» **Records supplied**:
__________________________________________________
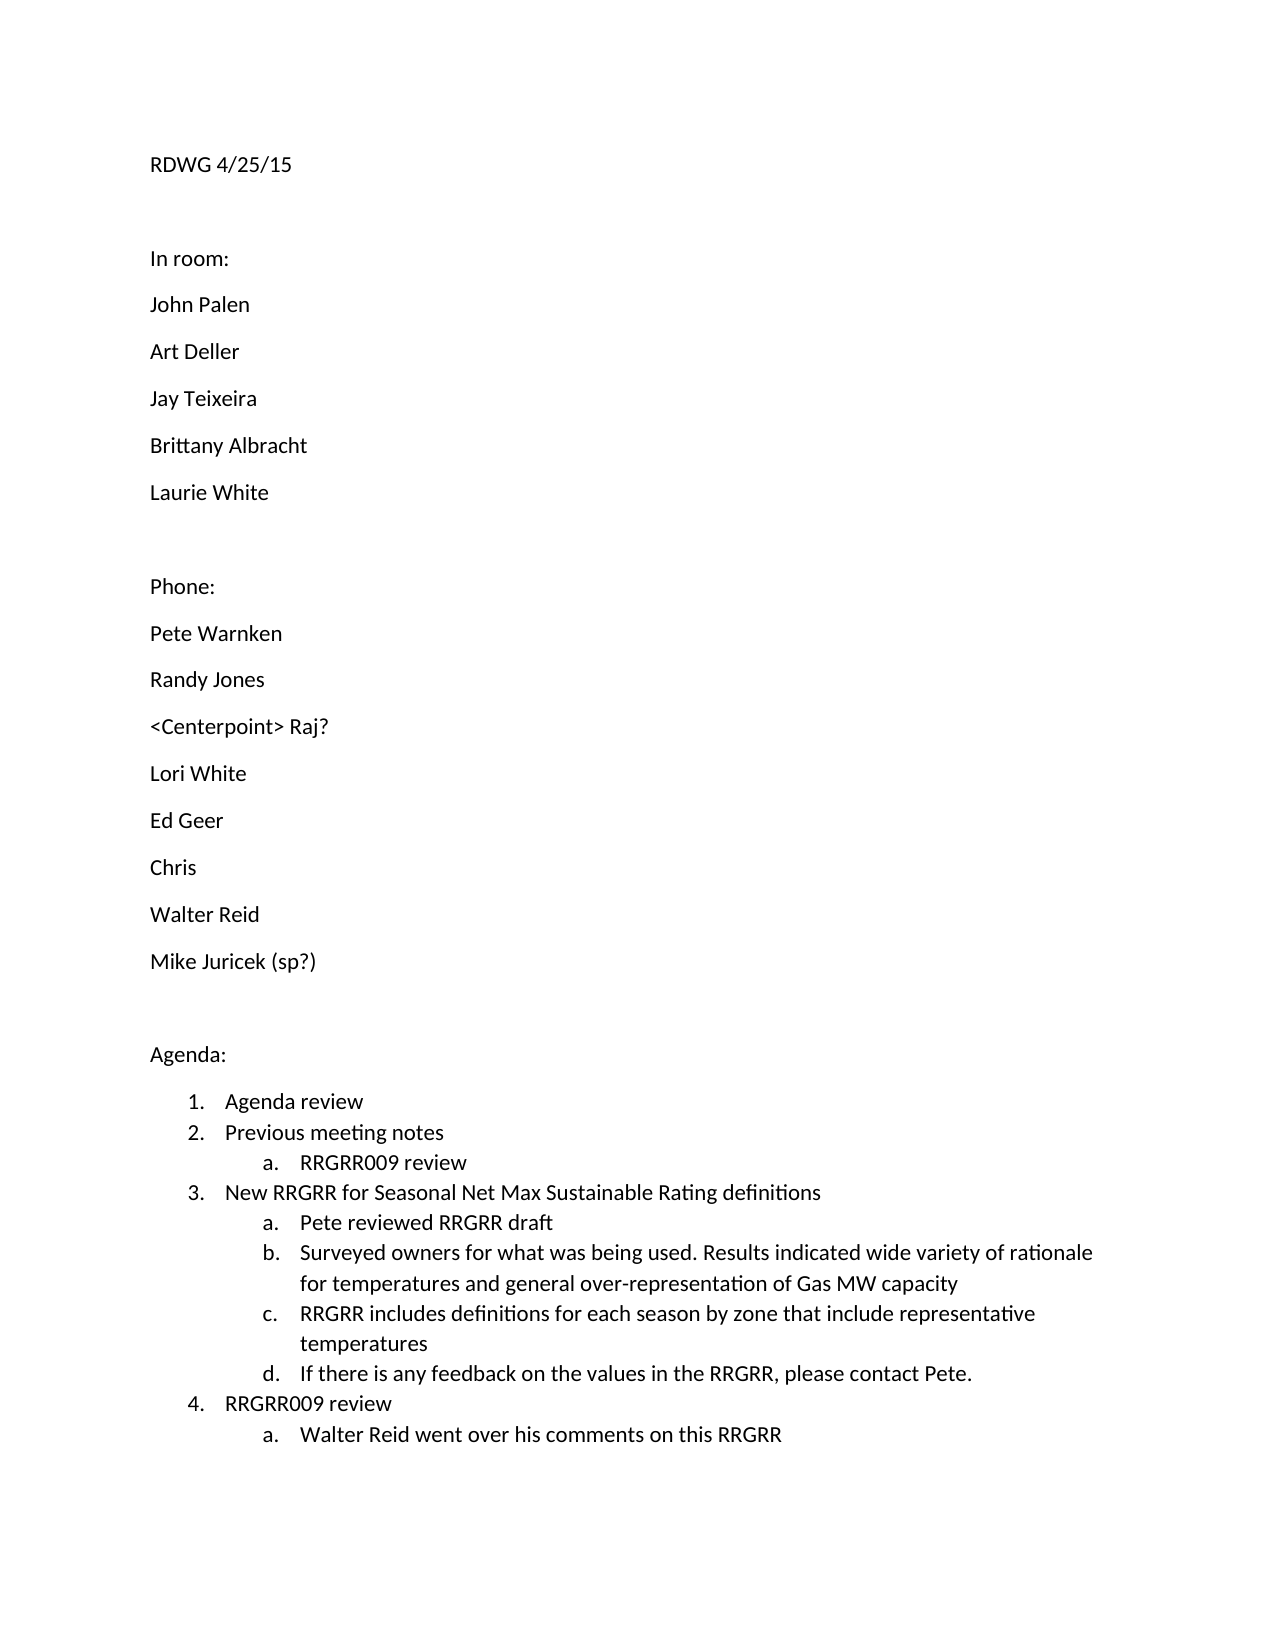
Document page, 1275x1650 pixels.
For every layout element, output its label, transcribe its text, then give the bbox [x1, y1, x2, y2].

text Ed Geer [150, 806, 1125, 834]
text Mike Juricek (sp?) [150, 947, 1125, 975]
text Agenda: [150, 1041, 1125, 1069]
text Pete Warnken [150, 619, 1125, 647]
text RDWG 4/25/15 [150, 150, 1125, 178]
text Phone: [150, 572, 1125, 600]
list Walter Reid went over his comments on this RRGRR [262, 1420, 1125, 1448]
__________________________________________________
» **The task**:
Print again the material above, limited to the lines from the one holding "For every layout" through the last, inclusive.

» **Output of the exercise**:
For every layout element, output its label, transcribe its text, then give the bbox [x1, y1, x2, y2].

text Ed Geer [150, 806, 1125, 834]
text Mike Juricek (sp?) [150, 947, 1125, 975]
text Agenda: [150, 1041, 1125, 1069]
text Pete Warnken [150, 619, 1125, 647]
text RDWG 4/25/15 [150, 150, 1125, 178]
text Phone: [150, 572, 1125, 600]
list Walter Reid went over his comments on this RRGRR [262, 1420, 1125, 1448]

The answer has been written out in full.